[LeetCode] 642. Design Search Autocomplete System 設計搜索自動補全系統


 

Design a search autocomplete system for a search engine. Users may input a sentence (at least one word and end with a special character '#'). For each character they type except '#', you need to return the top 3historical hot sentences that have prefix the same as the part of sentence already typed. Here are the specific rules:

  1. The hot degree for a sentence is defined as the number of times a user typed the exactly same sentence before.
  2. The returned top 3 hot sentences should be sorted by hot degree (The first is the hottest one). If several sentences have the same degree of hot, you need to use ASCII-code order (smaller one appears first).
  3. If less than 3 hot sentences exist, then just return as many as you can.
  4. When the input is a special character, it means the sentence ends, and in this case, you need to return an empty list.

Your job is to implement the following functions:

The constructor function:

AutocompleteSystem(String[] sentences, int[] times): This is the constructor. The input is historical data. Sentences is a string array consists of previously typed sentences. Times is the corresponding times a sentence has been typed. Your system should record these historical data.

Now, the user wants to input a new sentence. The following function will provide the next character the user types:

List<String> input(char c): The input c is the next character typed by the user. The character will only be lower-case letters ('a' to 'z'), blank space (' ') or a special character ('#'). Also, the previously typed sentence should be recorded in your system. The output will be the top 3 historical hot sentences that have prefix the same as the part of sentence already typed.

 

Example:
Operation: AutocompleteSystem(["i love you", "island","ironman", "i love leetcode"], [5,3,2,2]) 
The system have already tracked down the following sentences and their corresponding times: 
"i love you" : 5 times 
"island" : 3 times 
"ironman" : 2 times 
"i love leetcode" : 2 times 
Now, the user begins another search: 

Operation: input('i') 
Output: ["i love you", "island","i love leetcode"] 
Explanation: 
There are four sentences that have prefix "i". Among them, "ironman" and "i love leetcode" have same hot degree. Since ' ' has ASCII code 32 and 'r' has ASCII code 114, "i love leetcode" should be in front of "ironman". Also we only need to output top 3 hot sentences, so "ironman" will be ignored.

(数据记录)
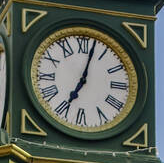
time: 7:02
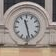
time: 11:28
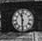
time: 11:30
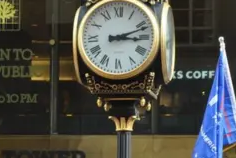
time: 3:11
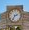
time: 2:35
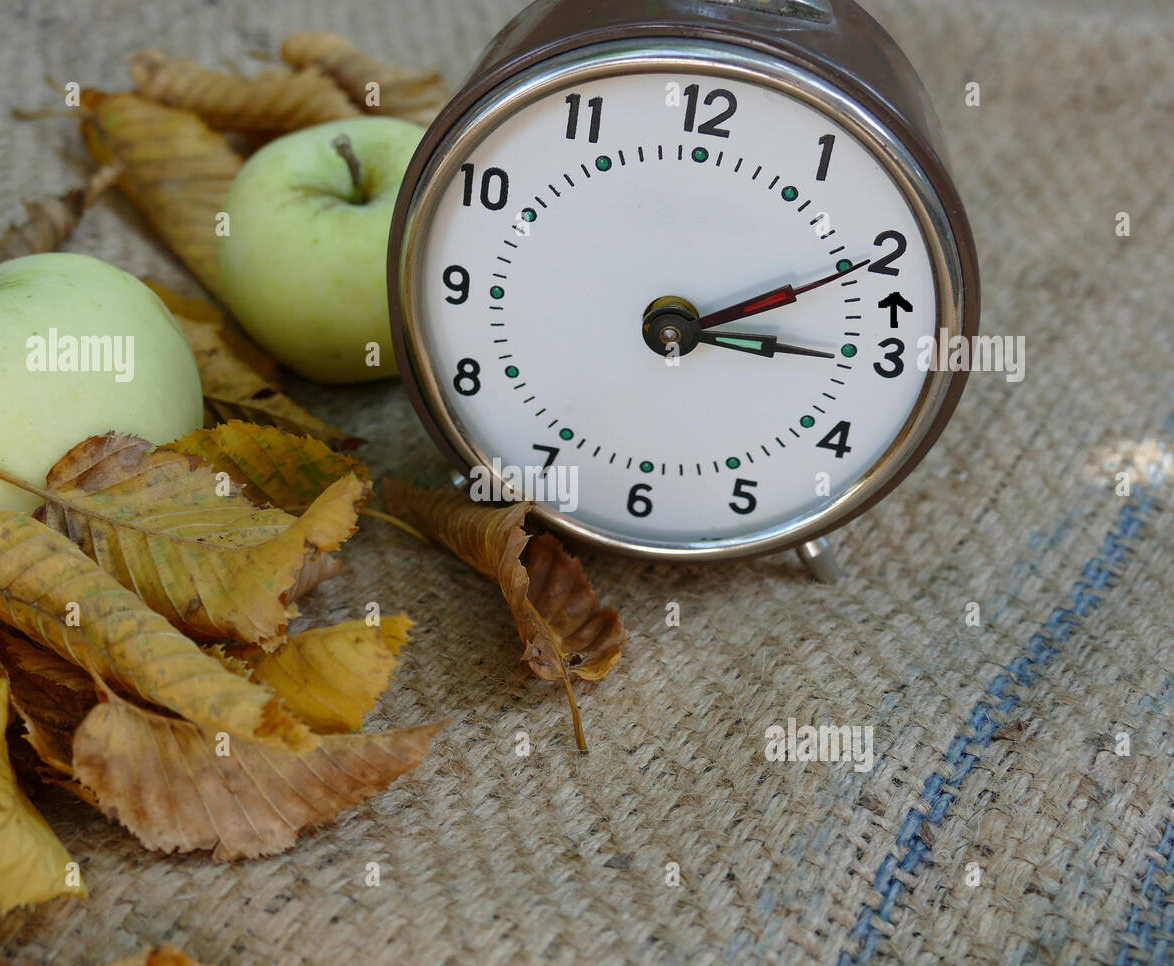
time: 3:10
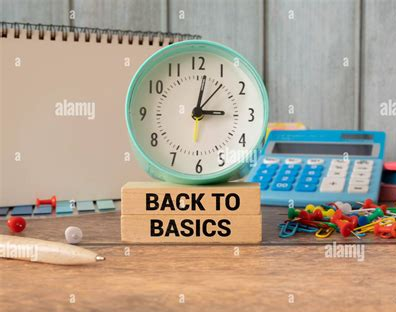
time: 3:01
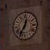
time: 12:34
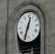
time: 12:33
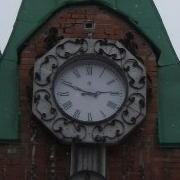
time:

▶ [任务说明]:
a. 打印摘录中从“The system have”到“will be ignored.”之间的文字，首尾两处都包括在内。
b. 把整个列表逐行原样输出，答案里不要放入图片。

▶ [书面回答]:
a.
The system have already tracked down the following sentences and their corresponding times: 
"i love you" : 5 times 
"island" : 3 times 
"ironman" : 2 times 
"i love leetcode" : 2 times 
Now, the user begins another search: 

Operation: input('i') 
Output: ["i love you", "island","i love leetcode"] 
Explanation: 
There are four sentences that have prefix "i". Among them, "ironman" and "i love leetcode" have same hot degree. Since ' ' has ASCII code 32 and 'r' has ASCII code 114, "i love leetcode" should be in front of "ironman". Also we only need to output top 3 hot sentences, so "ironman" will be ignored.

b.
time: 7:02
time: 11:28
time: 11:30
time: 3:11
time: 2:35
time: 3:10
time: 3:01
time: 12:34
time: 12:33
time:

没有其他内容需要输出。